● **INPUT MATERIAL**
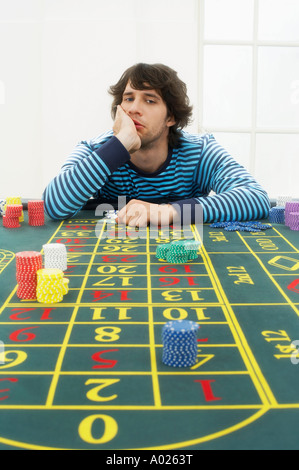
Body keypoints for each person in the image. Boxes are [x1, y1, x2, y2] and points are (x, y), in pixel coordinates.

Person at [43, 63, 270, 227]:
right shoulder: (97, 150)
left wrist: (166, 211)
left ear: (170, 117)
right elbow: (54, 205)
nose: (133, 109)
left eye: (149, 100)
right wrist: (120, 145)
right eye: (129, 98)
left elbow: (255, 197)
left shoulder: (200, 151)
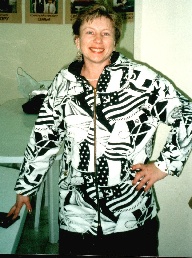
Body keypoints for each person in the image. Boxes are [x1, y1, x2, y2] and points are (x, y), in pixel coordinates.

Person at [8, 4, 192, 256]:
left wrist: (163, 165)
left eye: (106, 33)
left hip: (131, 215)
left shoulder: (141, 79)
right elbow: (44, 138)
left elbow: (187, 115)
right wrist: (25, 187)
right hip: (76, 218)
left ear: (115, 41)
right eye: (89, 32)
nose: (97, 40)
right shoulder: (63, 82)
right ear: (77, 40)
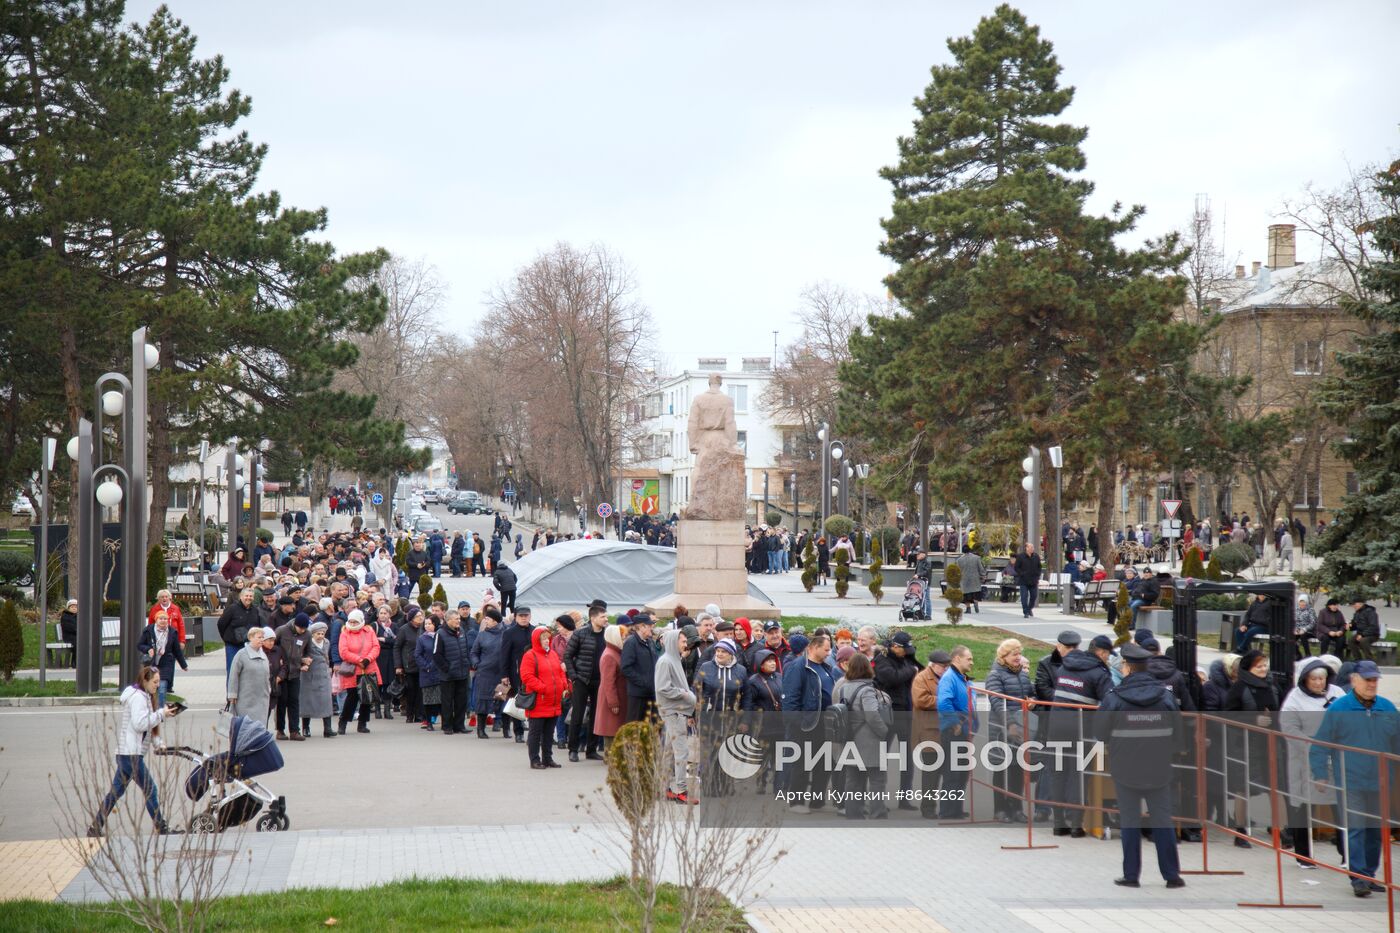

● **PROBLEM DESCRIPTION**
When a line in the material includes the word "shoulder", copy it out.

● **ANSWER SECTION**
right shoulder: (97, 150)
left shoulder: (200, 151)
left shoulder: (141, 79)
right shoulder: (63, 82)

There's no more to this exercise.